- _Exercise_
Each and every line below goes into your answer unchanged, but leave out the images.

- _Information supplied_
* * *

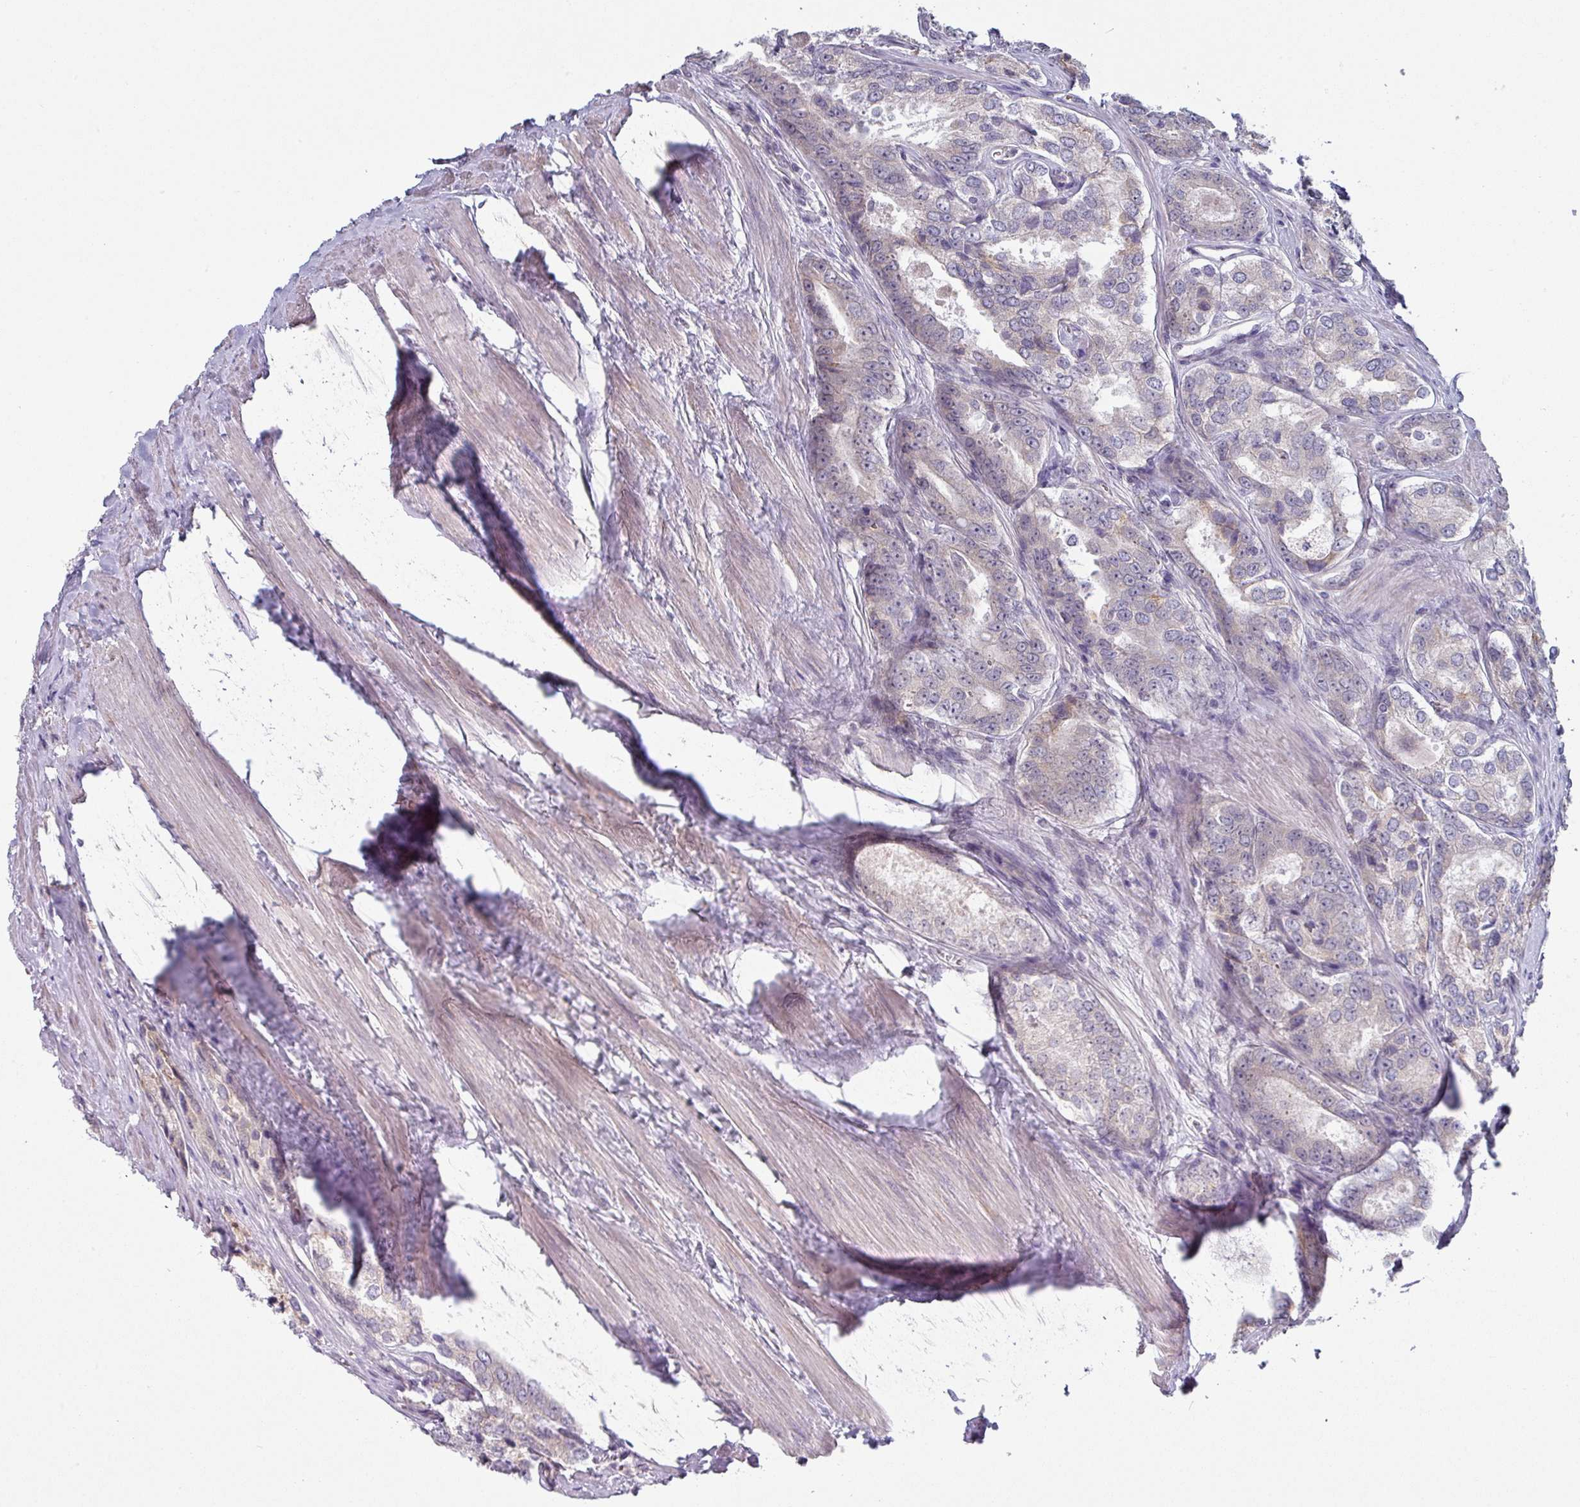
{"staining": {"intensity": "negative", "quantity": "none", "location": "none"}, "tissue": "prostate cancer", "cell_type": "Tumor cells", "image_type": "cancer", "snomed": [{"axis": "morphology", "description": "Adenocarcinoma, Low grade"}, {"axis": "topography", "description": "Prostate"}], "caption": "DAB immunohistochemical staining of prostate cancer shows no significant positivity in tumor cells.", "gene": "TMED5", "patient": {"sex": "male", "age": 68}}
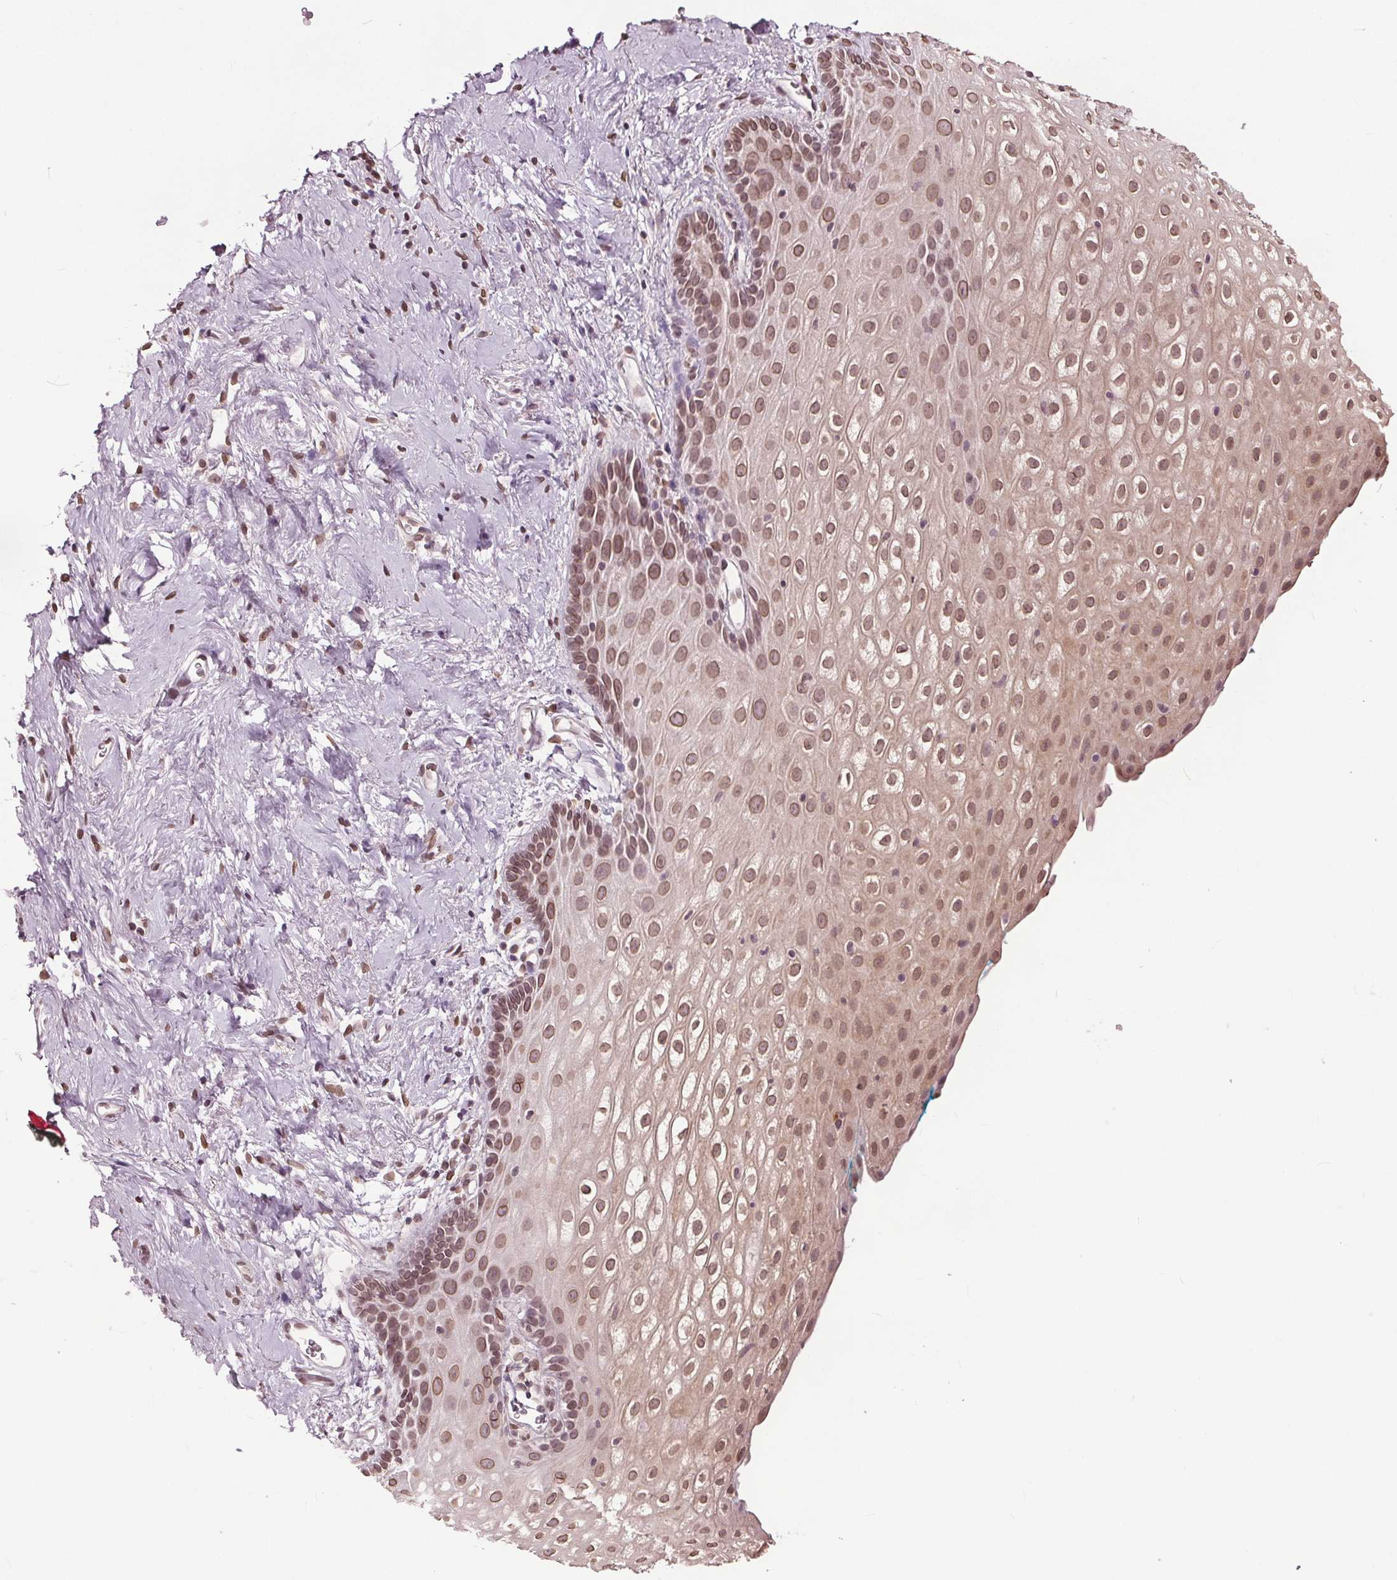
{"staining": {"intensity": "moderate", "quantity": "25%-75%", "location": "cytoplasmic/membranous,nuclear"}, "tissue": "vagina", "cell_type": "Squamous epithelial cells", "image_type": "normal", "snomed": [{"axis": "morphology", "description": "Normal tissue, NOS"}, {"axis": "morphology", "description": "Adenocarcinoma, NOS"}, {"axis": "topography", "description": "Rectum"}, {"axis": "topography", "description": "Vagina"}, {"axis": "topography", "description": "Peripheral nerve tissue"}], "caption": "Protein expression analysis of benign human vagina reveals moderate cytoplasmic/membranous,nuclear expression in approximately 25%-75% of squamous epithelial cells. (brown staining indicates protein expression, while blue staining denotes nuclei).", "gene": "TTC39C", "patient": {"sex": "female", "age": 71}}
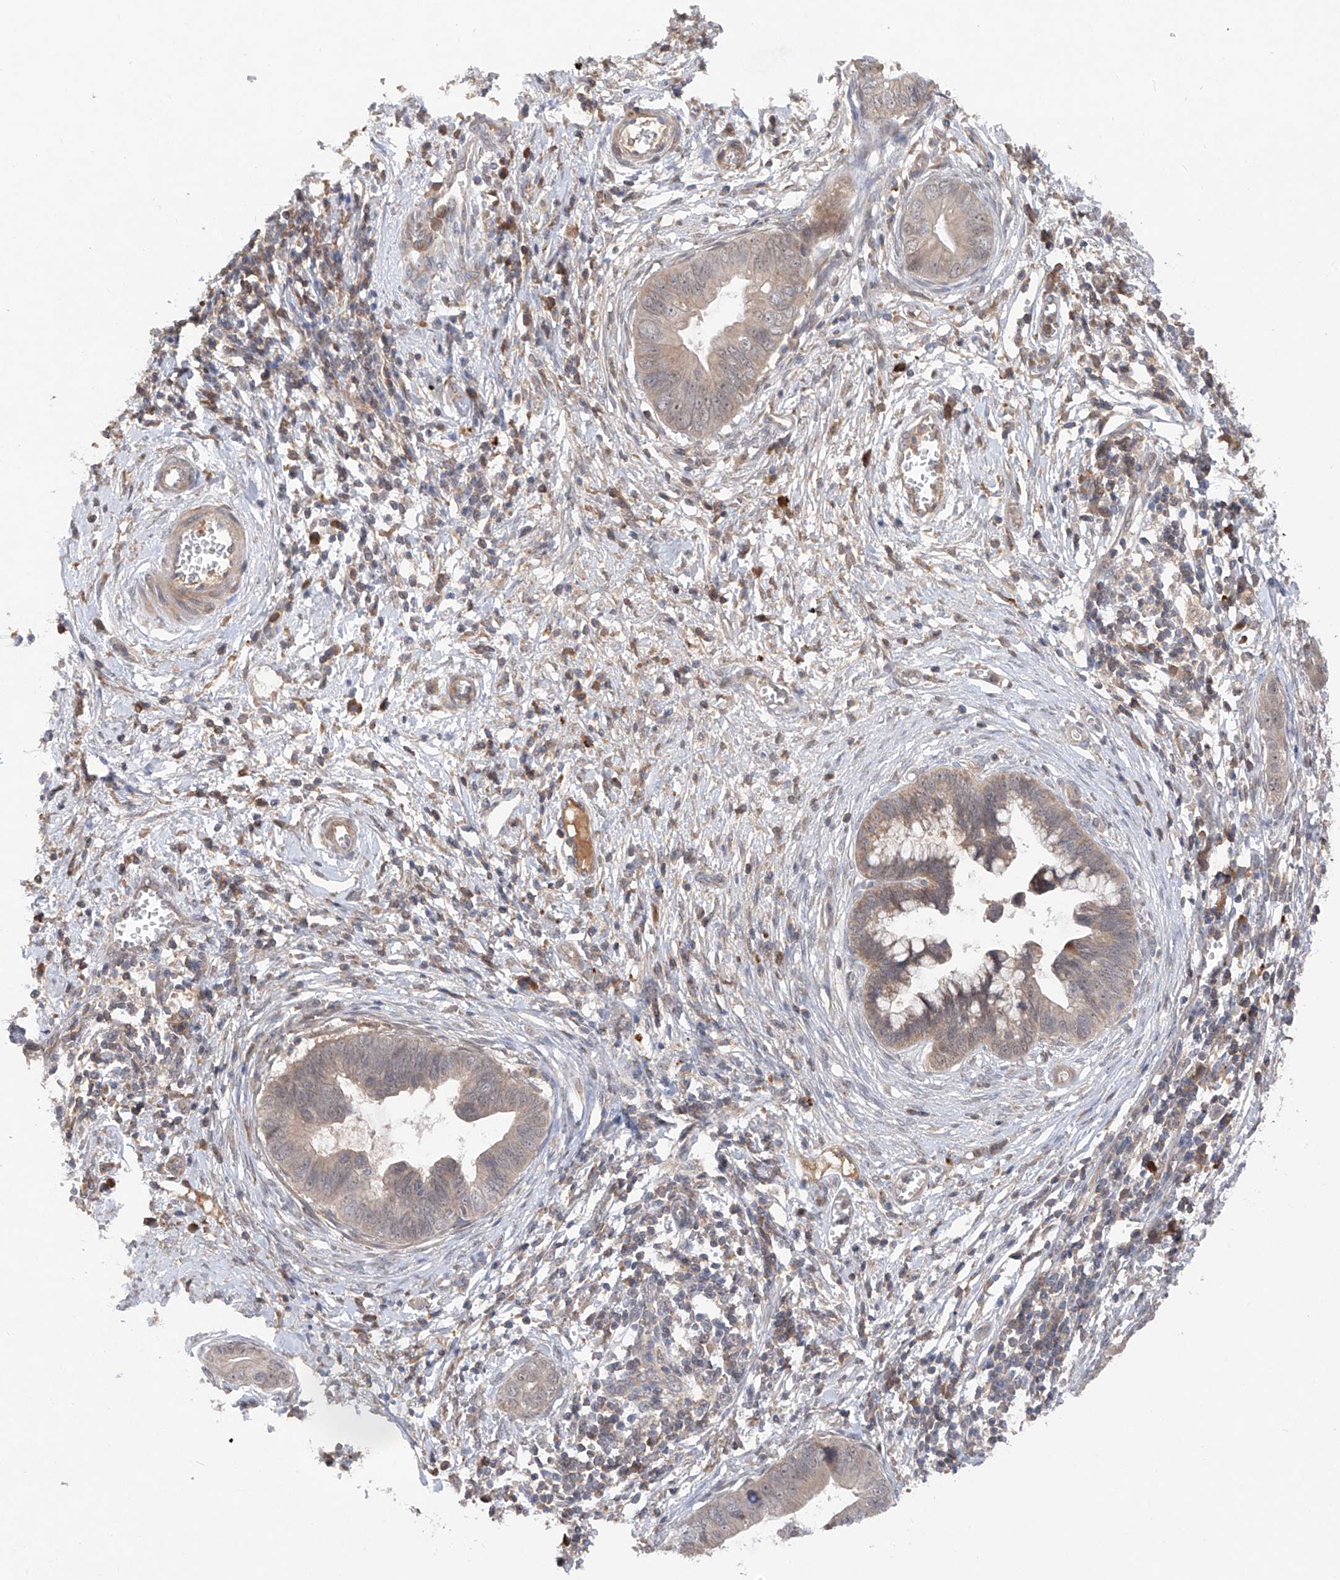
{"staining": {"intensity": "weak", "quantity": ">75%", "location": "cytoplasmic/membranous,nuclear"}, "tissue": "cervical cancer", "cell_type": "Tumor cells", "image_type": "cancer", "snomed": [{"axis": "morphology", "description": "Adenocarcinoma, NOS"}, {"axis": "topography", "description": "Cervix"}], "caption": "A photomicrograph of cervical cancer stained for a protein reveals weak cytoplasmic/membranous and nuclear brown staining in tumor cells.", "gene": "FAM135A", "patient": {"sex": "female", "age": 44}}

* * *

- _Your solution_
{"staining": {"intensity": "negative", "quantity": "none", "location": "none"}, "tissue": "prostate cancer", "cell_type": "Tumor cells", "image_type": "cancer", "snomed": [{"axis": "morphology", "description": "Adenocarcinoma, Low grade"}, {"axis": "topography", "description": "Prostate"}], "caption": "DAB immunohistochemical staining of prostate cancer shows no significant positivity in tumor cells.", "gene": "TMED5", "patient": {"sex": "male", "age": 68}}
{"staining": {"intensity": "moderate", "quantity": "25%-75%", "location": "cytoplasmic/membranous,nuclear"}, "tissue": "vagina", "cell_type": "Squamous epithelial cells", "image_type": "normal", "snomed": [{"axis": "morphology", "description": "Normal tissue, NOS"}, {"axis": "morphology", "description": "Adenocarcinoma, NOS"}, {"axis": "topography", "description": "Rectum"}, {"axis": "topography", "description": "Vagina"}, {"axis": "topography", "description": "Peripheral nerve tissue"}], "caption": "Protein expression analysis of benign human vagina reveals moderate cytoplasmic/membranous,nuclear expression in approximately 25%-75% of squamous epithelial cells. (brown staining indicates protein expression, while blue staining denotes nuclei).", "gene": "TTC39C", "patient": {"sex": "female", "age": 71}}
{"staining": {"intensity": "weak", "quantity": ">75%", "location": "cytoplasmic/membranous,nuclear"}, "tissue": "cervical cancer", "cell_type": "Tumor cells", "image_type": "cancer", "snomed": [{"axis": "morphology", "description": "Adenocarcinoma, NOS"}, {"axis": "topography", "description": "Cervix"}], "caption": "A photomicrograph of cervical cancer stained for a protein reveals weak cytoplasmic/membranous and nuclear brown staining in tumor cells.", "gene": "FAM135A", "patient": {"sex": "female", "age": 44}}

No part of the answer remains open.